This bug has been present ever since data-check was introduce
in 2.6.16. However it would only fire if a data-check were
done on a degraded array, which was only possible if the array
has 3 or more devices. This is certainly possible, but is quite
uncommon.
Since hot-replace was added in 3.3 it can happen more often as
the same condition can arise if not all possible replacements are
present.
The problem is that as soon as we submit the last read request, the
'r1_bio' structure could be freed at any time, so we really should
stop looking at it. If the last device is being read from we will
stop looking at it.

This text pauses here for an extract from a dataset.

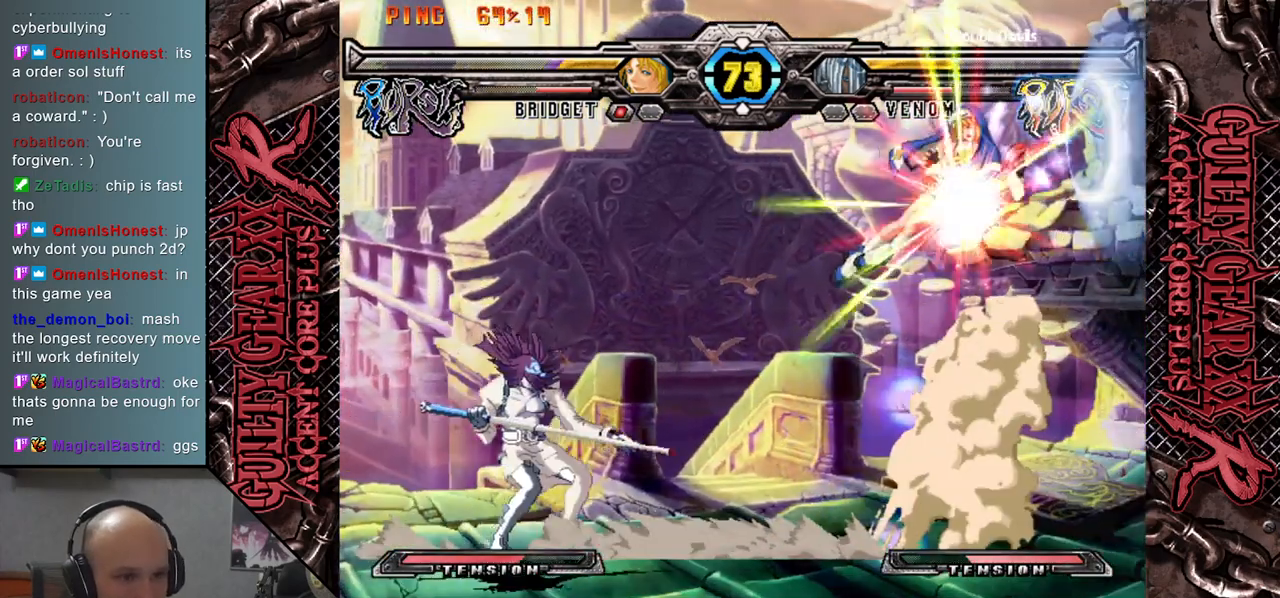
{"buttons": [], "left_stick": "center", "events": [[433, "left_stick", "center"]]}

However if the last device is not due to be read
from, we will still check the bio pointer in the r1_bio, but the
r1_bio might already be free.
So use the read_targets counter to make sure we stop looking for bios
to submit as soon as we have submitted them all.
This fix is suitable for any -stable kernel since 2.6.16.
Cc: stable@vger.kernel.org
Reported-by: Arnold Schulz <arnysch@gmx.net>
Signed-off-by: NeilBrown <neilb@suse.de>
*/
if (test_bit(MD_RECOVERY_REQUESTED, &mddev->recovery)) {
atomic_set(&r1_bio->remaining, read_targets);
- for (i = 0; i < conf->raid_disks * 2; i++) {
+ for (i = 0; i < conf->raid_disks * 2 && read_targets; i++) {
bio = r1_bio->bios[i];
if (bio->bi_end_io == end_sync_read) {
+ read_targets--;
md_sync_acct(bio->bi_bdev, nr_sectors);
generic_make_request(bio);
}